← Blog·Gift Guide5 min read·June 20, 2026

How Do I Describe What I Want in a Custom Song?

The brief is the most important part of getting a personalized song you actually love. The good news: writing a great brief is not a writing exercise. It's a remembering exercise. You already know everything you need. Here's how to put it into the form.

Start with the person, not the song

The most common mistake is trying to describe the song you want (genre, tempo, mood). Skip that. Start with the person. The song will follow from who they are.

Write a sentence like a close friend describing them to another close friend: "Sarah is my older sister, she's an ER nurse with two kids and the driest sense of humor in our family." That sentence alone gives a songwriter (or an automated service) more material than three paragraphs of vibe descriptors.

The five specific things to include

Lyrics live on specific details. Generic input produces generic output. Include each of these:

1. Their full name and what you actually call them

If her name is Margaret but you call her Maggie, the song should say Maggie. Names land harder when they're the ones the person actually answers to.

2. Two or three real memories

Not "our wedding day" in the abstract. The specific moment. "The night before our wedding, she made me promise we'd never go to bed angry. We've broken that promise twice in nine years." That kind of detail makes the song unmistakably theirs.

3. A phrase they actually say

Every relationship has them. The thing your mom says when you call her. The line your husband uses when he's teasing you. The two-word saying your best friend has been repeating since college. Drop one in. It will become the line they quote back to you when they hear the song.

4. One small, weird, specific detail

The thing only you would know. He alphabetizes his spices. She cries at insurance commercials. They named their dog after a band you've never heard of. These details are the difference between a song that could be about anyone and a song that is unmistakably about them.

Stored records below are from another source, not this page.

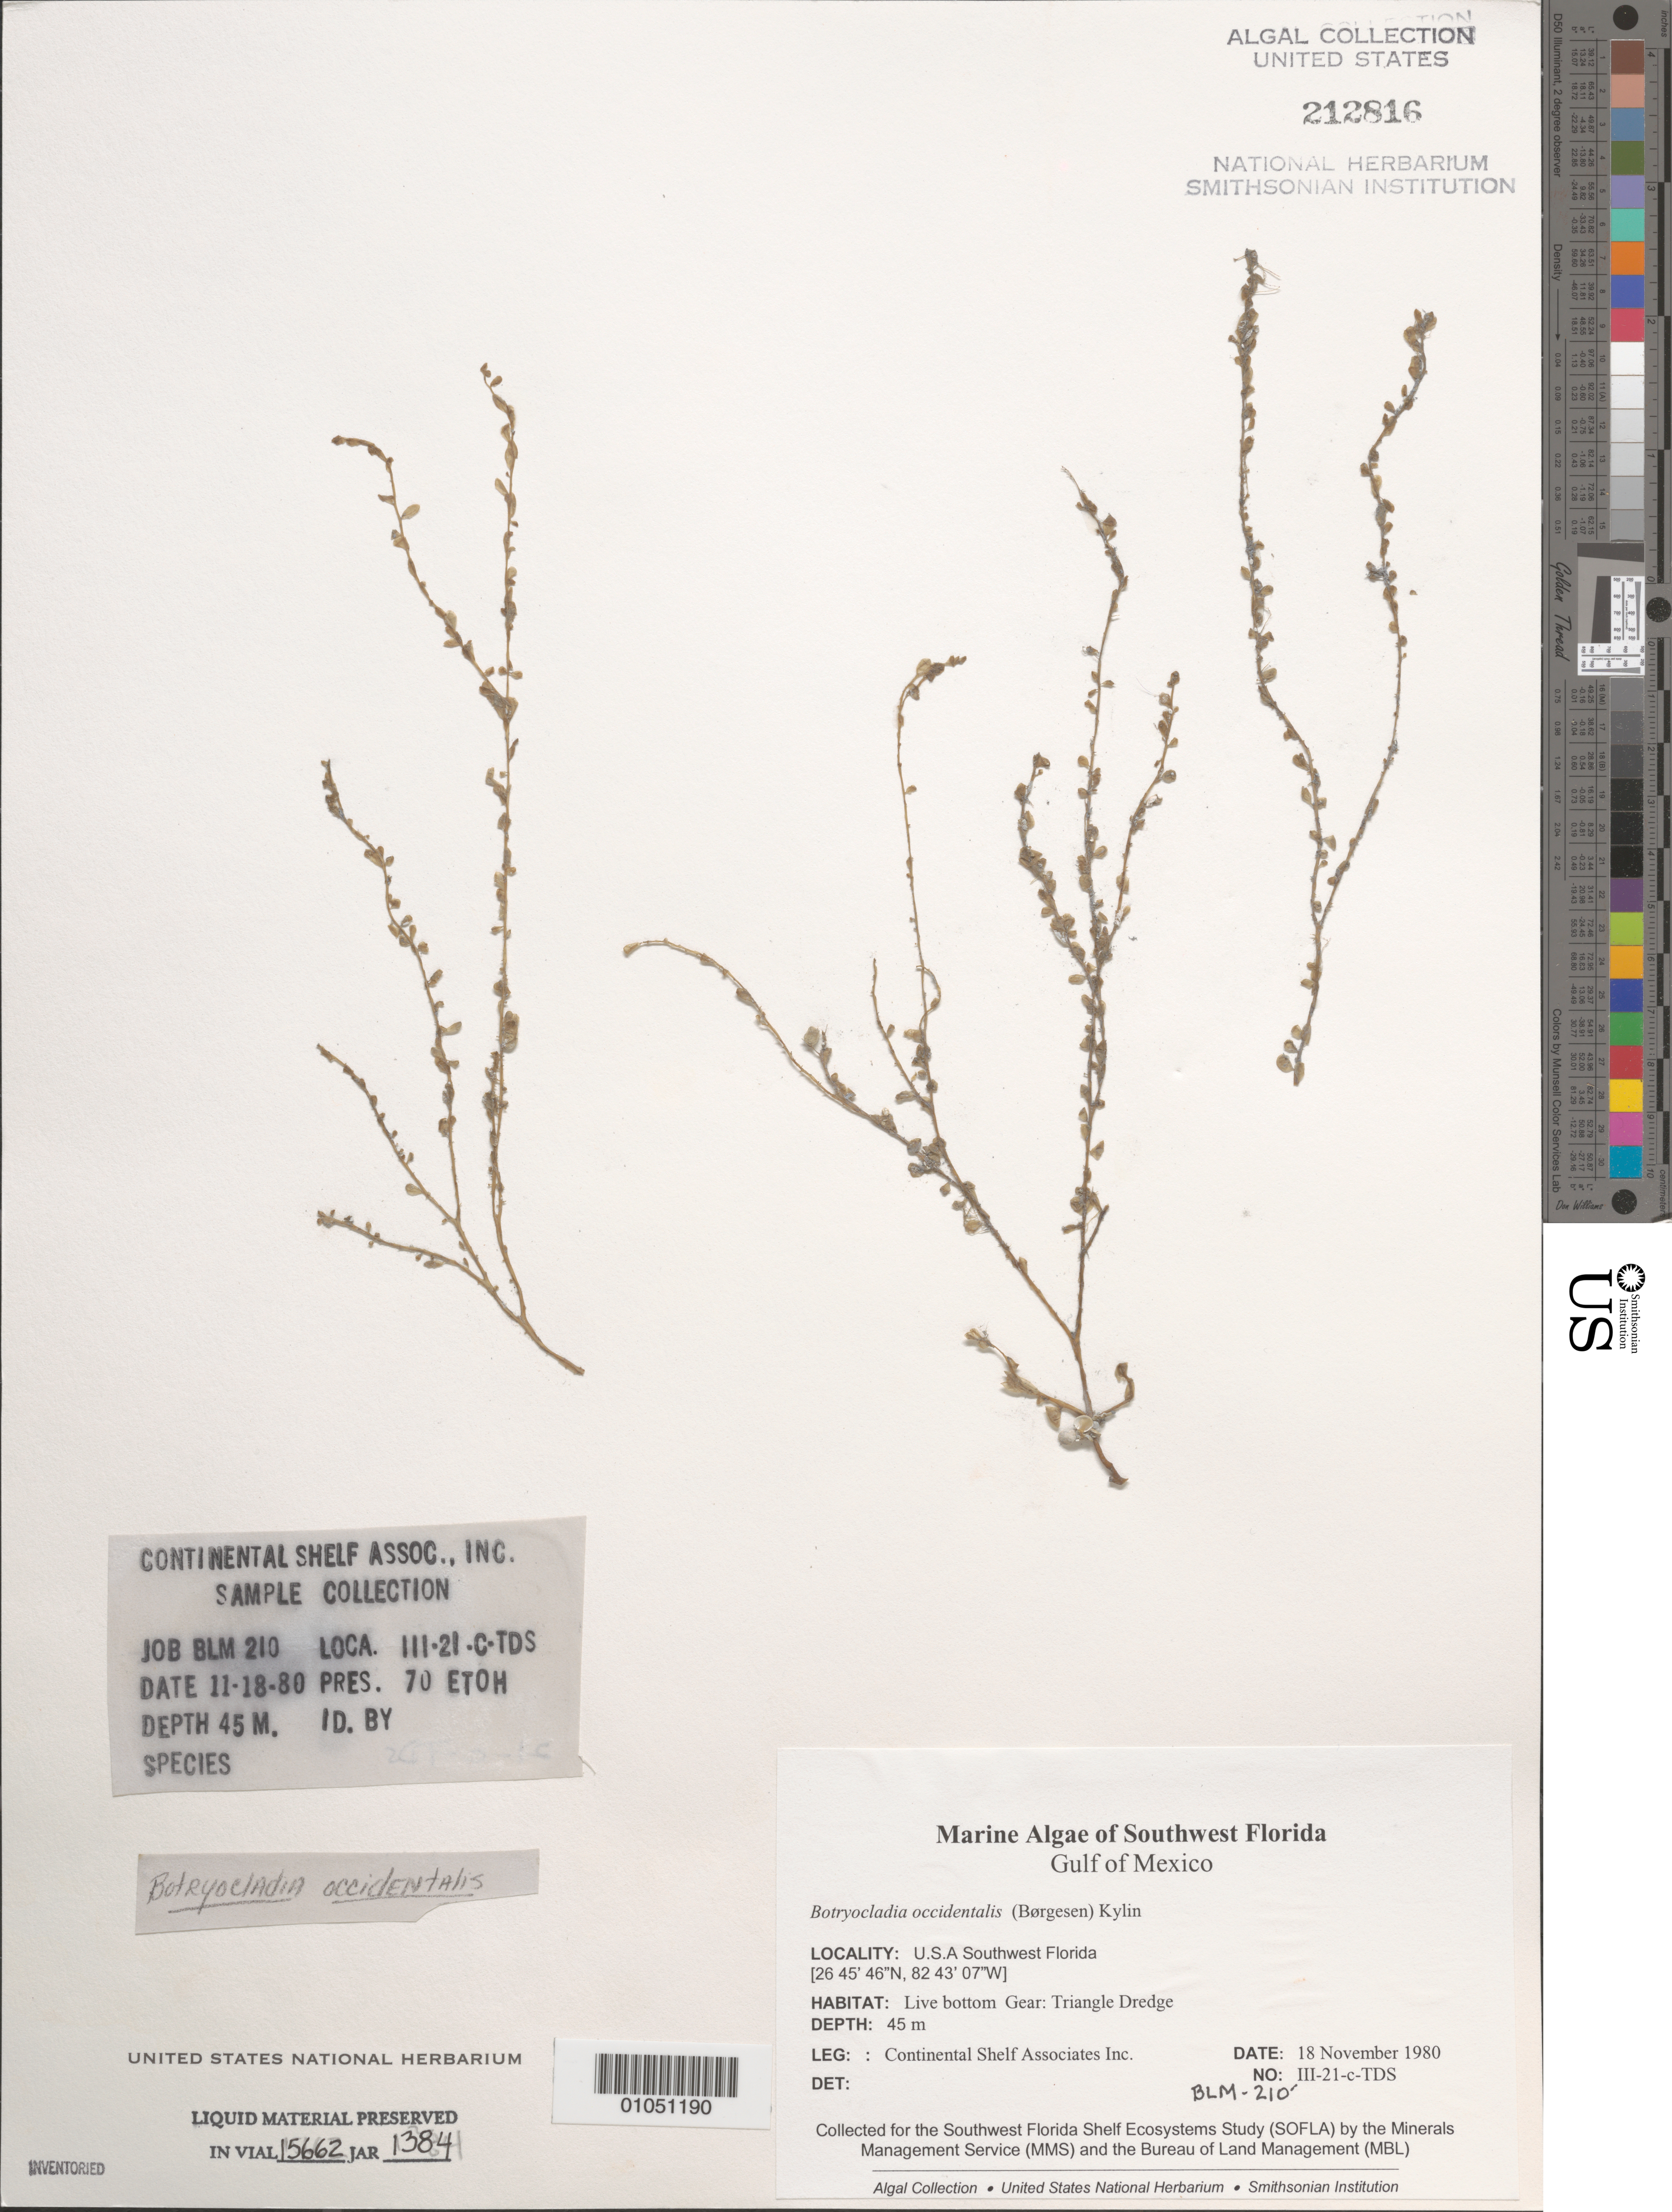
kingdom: Plantae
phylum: Rhodophyta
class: Florideophyceae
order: Rhodymeniales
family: Rhodymeniaceae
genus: Botryocladia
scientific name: Botryocladia occidentalis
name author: (Børgesen) Kylin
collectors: Continental Shelf Associates for the MMS/BLM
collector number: BLM-210-III-21-C-TDS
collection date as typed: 18 Nov 1980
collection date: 1980-11-18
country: United States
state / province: Florida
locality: Gulf of Mexico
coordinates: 26 45'46"N, 82 43'07"W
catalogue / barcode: US 212816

5. The feeling you want them to leave with

One word is enough. Loved. Celebrated. Seen. Missed. Forgiven. Proud. The lyrics will pull the listener toward that feeling.

What to skip

  • Adjective stacks. "Beautiful, kind, smart, funny, generous" is the lyrical equivalent of beige. Pick one specific thing instead.
  • Their resume. Job titles and accomplishments rarely make good lyrics unless the song is specifically about their career.
  • The exact lyrics you want. If you have a phrase you want included, name it. But don't write the whole song. That defeats the point.
  • Comparisons to other songs. "Make it sound like Ed Sheeran" tends to produce knockoffs. Describe the feeling instead.

The five-minute brief template

If you want a simple structure, fill in this:

  • Who: [Name, your relationship, one sentence about who they are]
  • Why: [Occasion or reason for the song]
  • Memory 1: [One specific moment, with the year if you know it]
  • Memory 2: [A second moment that shows a different side of them]
  • Their phrase: [Something they actually say]
  • The weird detail: [Something only you would know]
  • The feeling: [One word]

An example brief that works

"For my dad, Tom, on his 65th. He worked nights at the post office for thirty years so we could afford college. The memory that always comes back is sitting in his pickup at five in the morning waiting for my school bus, the radio on the news station, him handing me a thermos of coffee even though I was nine. He says 'keep it moving' when anyone's upset. He bought a metal detector last year and uses it on his vacations. I want him to feel proud."

That brief took ninety seconds to write. It contains a name, a relationship, a setting, a specific moment, a phrase, a weird detail, and a feeling. It will produce a song that's unmistakably about Tom.